Not only can a restaurant use RezGuru to fill seats, but it can also avoid waste. If they’ve got steaks that will go bad in a few days, they don’t have to frantically try to get rid of them on the final day, because RezGuru can project the likely consumption and recommend whether prices need to be lowered to sell the steaks off more rapidly.

It’s not just about pricing, either. Pawan said that RezGuru can also recommend strategies like splitting four-seat tables into two tables for two people each (if most of the demand comes from couples), or closing an hour early (because late customers aren’t bringing in enough money to justify staying open).

I don’t know much about the restaurant business, but I was struck by a recent Priceonomics blog post about how restaurants are extremely sensitive to alienating their regular customers. So I wondered if RezGuru customers run that risk if they adopt this kind of dynamic pricing. Pawan pointed out that generally speaking, customers won’t pay more than the standard menu price — what they’re going to see are the discounts and deals.

“On the other side, when I’m sitting in an empty restaurant and still have to pay full price, I feel cheated,” Sonia added.

In addition to launching RezGuru for U.S. restaurants today, TableGrabber (which was founded in New Delhi) is opening an office in Palo Alto.

Q&A With Judges

Q: Isn’t there a big incumbent in the space?
A: OpenTable is just a reservation system, not a forecasting system like us.

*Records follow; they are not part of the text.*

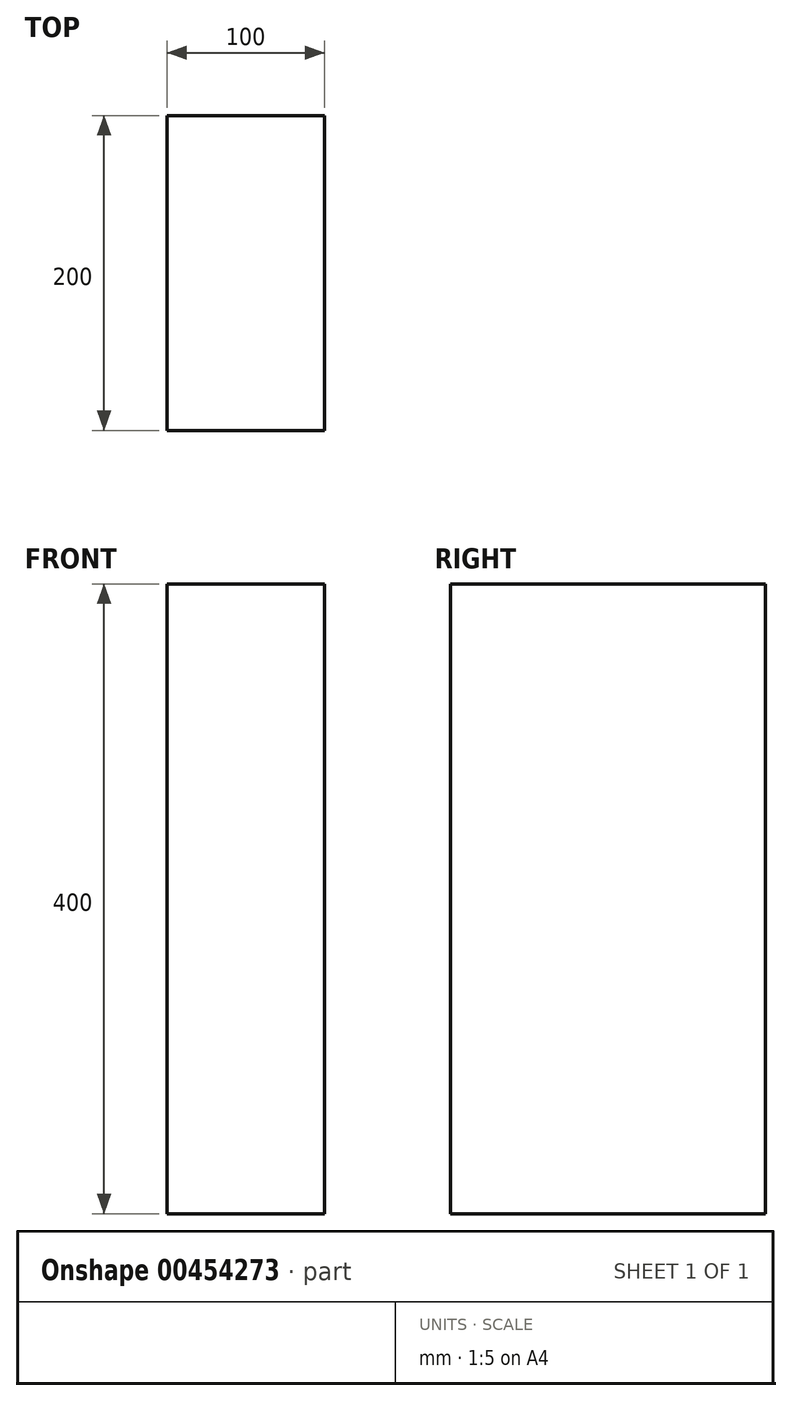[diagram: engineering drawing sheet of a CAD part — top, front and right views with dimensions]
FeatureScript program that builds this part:
annotation { "Feature Type Name" : "Feature", "Feature Type Description" : "" }
export const myFeature = defineFeature(function(context is Context, id is Id, definition is map)
    precondition{}
    {
        {
            var Q0;
            Q0=qCreatedBy(makeId("Front.planeOp"),FACE);
            var sketch = newSketch(context, id + "F0", { "sketchPlane" : qUnion([Q0])});
            skLineSegment(sketch, "E0.bottom", {"start": v(50, 200) * mm, "end": v(-50, 200) * mm});
            skLineSegment(sketch, "E0.top", {"start": v(50, -200) * mm, "end": v(-50, -200) * mm});
            skLineSegment(sketch, "E0.left", {"start": v(50, 200) * mm, "end": v(50, -200) * mm});
            skLineSegment(sketch, "E0.right", {"start": v(-50, 200) * mm, "end": v(-50, -200) * mm});
            skPoint(sketch, "E0.middle", {"position": v(0, 0) * mm});
            skSolve(sketch);
        }
        {
            var Q0;
            Q0 = qSketchRegion(id + "F0", true);
            extrude(context, id + "F1", {"entities" : qUnion([Q0]), "depth" : 200 * mm});
        }
    });
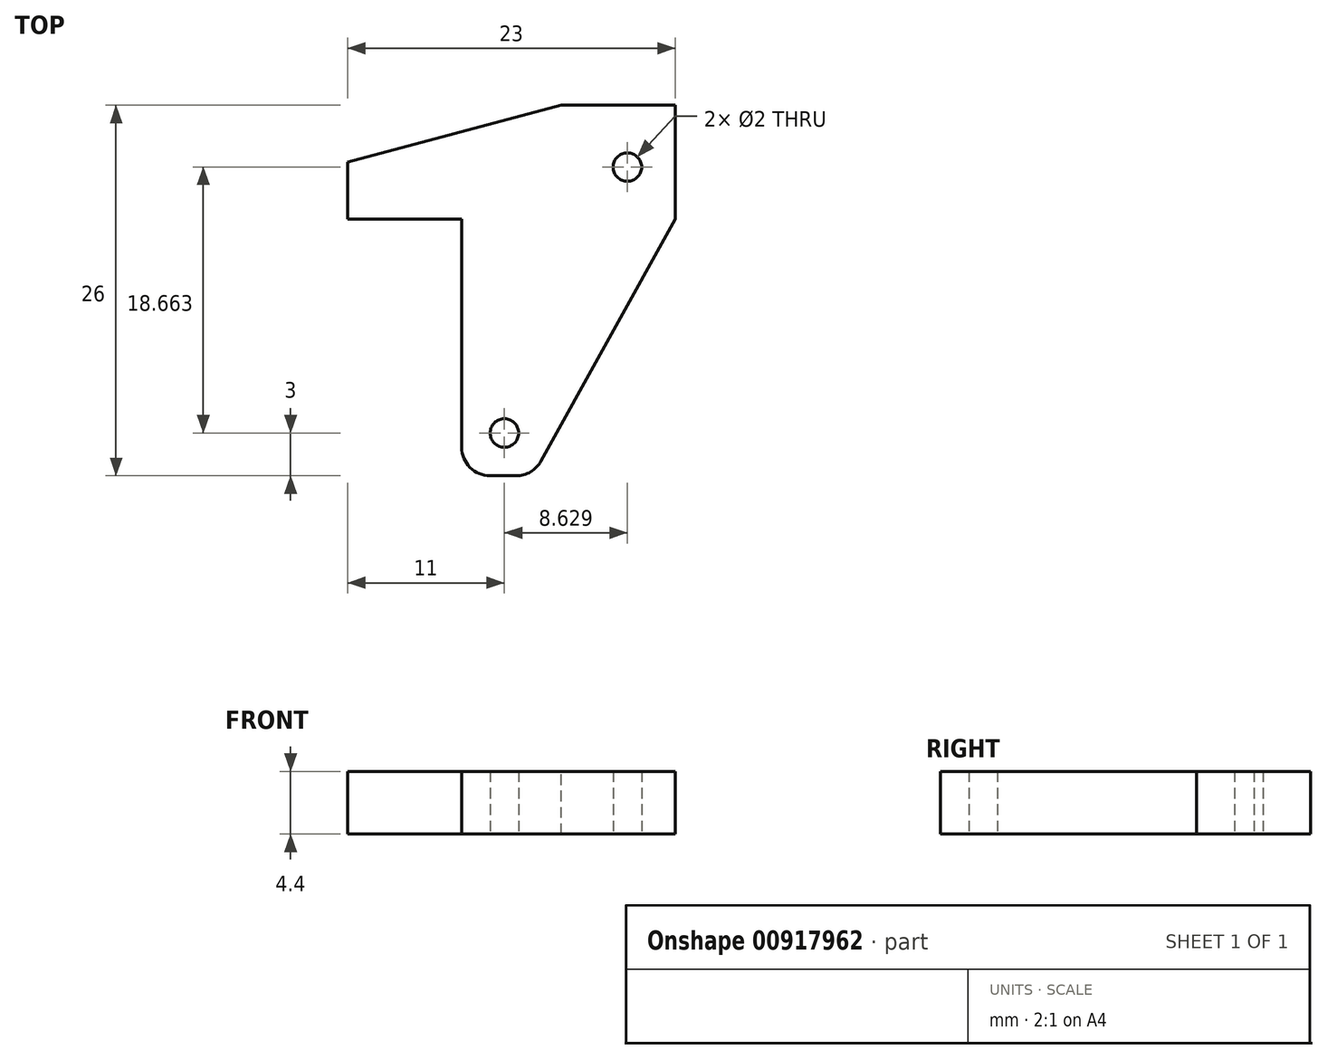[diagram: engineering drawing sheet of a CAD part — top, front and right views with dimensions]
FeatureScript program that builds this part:
annotation { "Feature Type Name" : "Feature", "Feature Type Description" : "" }
export const myFeature = defineFeature(function(context is Context, id is Id, definition is map)
    precondition{}
    {
        {
            var Q0;
            Q0=qCreatedBy(makeId("Top.planeOp"),FACE);
            var sketch = newSketch(context, id + "F0", { "sketchPlane" : qUnion([Q0])});
            skLineSegment(sketch, "E0.bottom", {"start": v(0, 0) * mm, "end": v(15, 0) * mm});
            skLineSegment(sketch, "E0.top", {"start": v(0, 18) * mm, "end": v(15, 18) * mm});
            skLineSegment(sketch, "E0.left", {"start": v(0, 0) * mm, "end": v(0, 18) * mm});
            skLineSegment(sketch, "E0.right", {"start": v(15, 0) * mm, "end": v(15, 18) * mm});
            skSolve(sketch);
        }
        {
            var Q0;
            Q0=makeQuery(id+"F0.imprint","IMPRINT",FACE,{"disambiguationData":[TD([[makeQuery(id+"F0.imprint","IMPRINT",EDGE,{"derivedFrom":sQuery(id+"F0.wireOp",EDGE,"E0.bottom")}),1.0]])]});
            extrude(context, id + "F1", {"entities" : qUnion([Q0]), "depth" : 4.4 * mm, "offsetDistance" : 25 * mm});
        }
        {
            var Q0;
            Q0=makeQuery(id+"F1.opExtrude","SWEPT_EDGE",EDGE,{"disambiguationData":[OSD([sQuery(id+"F0.wireOp",EDGE,"E0.bottom"),sQuery(id+"F0.wireOp",EDGE,"E0.left")])]});
            fillet(context, id + "F2", {"entities" : qUnion([Q0]), "radius" : 2 * mm, "tangentPropagation" : true, "allowEdgeOverflow" : false});
        }
        {
            var Q0;
            Q0=makeQuery(id+"F1.opExtrude","SWEPT_EDGE",EDGE,{"disambiguationData":[OSD([sQuery(id+"F0.wireOp",EDGE,"E0.bottom"),sQuery(id+"F0.wireOp",EDGE,"E0.right")])]});
            chamfer(context, id + "F3", {"entities" : qUnion([Q0]), "chamferType" : ChamferType.TWO_OFFSETS, "width1" : 18 * mm, "oppositeDirection" : false, "width2" : 10 * mm, "tangentPropagation" : true});
        }
        {
            var Q0;
            {var subQ0=sQuery(id+"F0.wireOp",EDGE,"E0.bottom");Q0=makeQuery(id+"F3.opChamfer","BLEND_EDGE",EDGE,{"blendedFrom":[makeQuery(id+"F1.opExtrude","SWEPT_EDGE",EDGE,{"disambiguationData":[OSD([subQ0,sQuery(id+"F0.wireOp",EDGE,"E0.right")])]}),makeQuery(id+"F1.opExtrude","SWEPT_FACE",FACE,{"disambiguationData":[OSD([subQ0])]})],"blendedInto":[makeQuery(id+"F1.opExtrude","SWEPT_FACE",FACE,{"disambiguationData":[OSD([subQ0])]})]});}
            fillet(context, id + "F4", {"entities" : qUnion([Q0]), "radius" : 2 * mm, "tangentPropagation" : true, "allowEdgeOverflow" : false});
        }
        {
            var Q0;
            Q0=makeQuery(id+"F1.opExtrude","CAP_FACE",FACE,{"disambiguationData":[OSD([sQuery(id+"F0.wireOp",EDGE,"E0.bottom"),sQuery(id+"F0.wireOp",EDGE,"E0.top"),sQuery(id+"F0.wireOp",EDGE,"E0.left"),sQuery(id+"F0.wireOp",EDGE,"E0.right")])],"isStart":true});
            var sketch = newSketch(context, id + "F5", { "sketchPlane" : qUnion([Q0])});
            skLineSegment(sketch, "E1", {"start": v(3, 0) * mm, "end": v(3, -3) * mm, "construction": true});
            skCircle(sketch, "E2", {"center": v(3, -3) * mm, "radius": 1 * mm});
            skLineSegment(sketch, "E3", {"start": v(3, -3) * mm, "end": v(0, -3) * mm});
            skSolve(sketch);
        }
        {
            var Q0;
            Q0=makeQuery(id+"F1.opExtrude","SWEPT_FACE",FACE,{"disambiguationData":[OSD([sQuery(id+"F0.wireOp",EDGE,"E0.top")])]});
            var sketch = newSketch(context, id + "F6", { "sketchPlane" : qUnion([Q0])});
            skLineSegment(sketch, "E4.bottom", {"start": v(0, 4.4) * mm, "end": v(8, 4.4) * mm});
            skLineSegment(sketch, "E4.top", {"start": v(0, 0) * mm, "end": v(8, 0) * mm});
            skLineSegment(sketch, "E4.left", {"start": v(0, 4.4) * mm, "end": v(0, 0) * mm});
            skLineSegment(sketch, "E4.right", {"start": v(8, 4.4) * mm, "end": v(8, 0) * mm});
            skSolve(sketch);
        }
        {
            var Q0;
            Q0=makeQuery(id+"F6.imprint","IMPRINT",FACE,{"disambiguationData":[TD([[makeQuery(id+"F6.imprint","IMPRINT",EDGE,{"derivedFrom":sQuery(id+"F6.wireOp",EDGE,"E4.bottom")}),-1.0]])]});
            var Q1;
            Q1=makeQuery(id+"F6.imprint","IMPRINT",FACE,{"disambiguationData":[TD([[makeQuery(id+"F6.imprint","IMPRINT",EDGE,{"derivedFrom":sQuery(id+"F6.wireOp",EDGE,"E4.left")}),-1.0]])]});
            extrude(context, id + "F7", {"entities" : qUnion([Q0, Q1]), "operationType" : NewBodyOperationType.ADD, "depth" : 4 * mm, "offsetDistance" : 25 * mm});
        }
        {
            var Q0;
            Q0=makeQuery(id+"F7.opExtrude","CAP_FACE",FACE,{"disambiguationData":[OSD([sQuery(id+"F0.wireOp",EDGE,"E0.bottom"),sQuery(id+"F0.wireOp",EDGE,"E0.top"),sQuery(id+"F0.wireOp",EDGE,"E0.right"),sQuery(id+"F6.wireOp",EDGE,"E4.bottom"),sQuery(id+"F6.wireOp",EDGE,"E4.top"),sQuery(id+"F6.wireOp",EDGE,"E4.right")])],"isStart":false});
            extrude(context, id + "F8", {"entities" : qUnion([Q0]), "operationType" : NewBodyOperationType.ADD, "depth" : 4 * mm, "offsetDistance" : 25 * mm});
        }
        {
            var Q0;
            Q0=makeQuery(id+"F8.opExtrude","CAP_EDGE",EDGE,{"disambiguationData":[OSD([sQuery(id+"F6.wireOp",EDGE,"E4.right")])],"isStart":false});
            chamfer(context, id + "F9", {"entities" : qUnion([Q0]), "chamferType" : ChamferType.TWO_OFFSETS, "width1" : 4 * mm, "oppositeDirection" : false, "width2" : 15 * mm, "tangentPropagation" : true});
        }
        {
            var Q0;
            Q0=makeQuery(id+"F5.imprint","IMPRINT",FACE,{"disambiguationData":[TD([[makeQuery(id+"F5.imprint","IMPRINT",EDGE,{"derivedFrom":sQuery(id+"F5.wireOp",EDGE,"E2")}),1.0]])]});
            var Q1;
            Q1=sQuery(id+"F5.wireOp",EDGE,"E2");
            extrude(context, id + "F10", {"entities" : qUnion([Q0]), "operationType" : NewBodyOperationType.REMOVE, "surfaceEntities" : qUnion([Q1]), "oppositeDirection" : true, "depth" : 4.4 * mm, "offsetDistance" : 25 * mm});
        }
        {
            var Q0;
            {var subQ0=sQuery(id+"F6.wireOp",EDGE,"E4.top");var subQ1=sQuery(id+"F0.wireOp",EDGE,"E0.top");Q0=makeQuery(id+"F8.boolean.opBoolean","MERGE",FACE,{"derivedFrom":[makeQuery(id+"F7.boolean.opBoolean","MERGE",FACE,{"derivedFrom":[makeQuery(id+"F1.opExtrude","CAP_FACE",FACE,{"disambiguationData":[OSD([sQuery(id+"F0.wireOp",EDGE,"E0.bottom"),subQ1,sQuery(id+"F0.wireOp",EDGE,"E0.left"),sQuery(id+"F0.wireOp",EDGE,"E0.right")])],"isStart":true}),makeQuery(id+"F7.opExtrude","SWEPT_FACE",FACE,{"disambiguationData":[OSD([subQ1,subQ0])]})]}),makeQuery(id+"F8.opExtrude","SWEPT_FACE",FACE,{"disambiguationData":[OSD([subQ1,subQ0])]})]});}
            var sketch = newSketch(context, id + "F11", { "sketchPlane" : qUnion([Q0])});
            skCircle(sketch, "E5", {"center": v(11.63, -21.66) * mm, "radius": 1 * mm});
            skSolve(sketch);
        }
        {
            var Q0;
            Q0=makeQuery(id+"F11.imprint","IMPRINT",FACE,{"disambiguationData":[TD([[makeQuery(id+"F11.imprint","IMPRINT",EDGE,{"derivedFrom":sQuery(id+"F11.wireOp",EDGE,"E5")}),1.0]])]});
            extrude(context, id + "F12", {"entities" : qUnion([Q0]), "operationType" : NewBodyOperationType.REMOVE, "oppositeDirection" : true, "depth" : 4.4 * mm, "offsetDistance" : 25 * mm});
        }
    });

Q: I don’t like the idea of paying more during peak hours.
A: Yeah, we’re used to doing that in an airline or hotel, but not in restaurants. We don’t encourage restaurants to raise prices, but during peak hours they can set a few tables aside for people who commit to spending a minimum amount.

Q: If a restaurant wants to offer a deal, how do you make them aware of that?
A: We’re not in the business-to-consumer market, but we have open APIs to update other services.

Q: Are you relying entirely on third-party apps for promoting deals?
A: We created our own consumer platform, TableGrabber, in other countries, but in the US we wanted to pick our battles.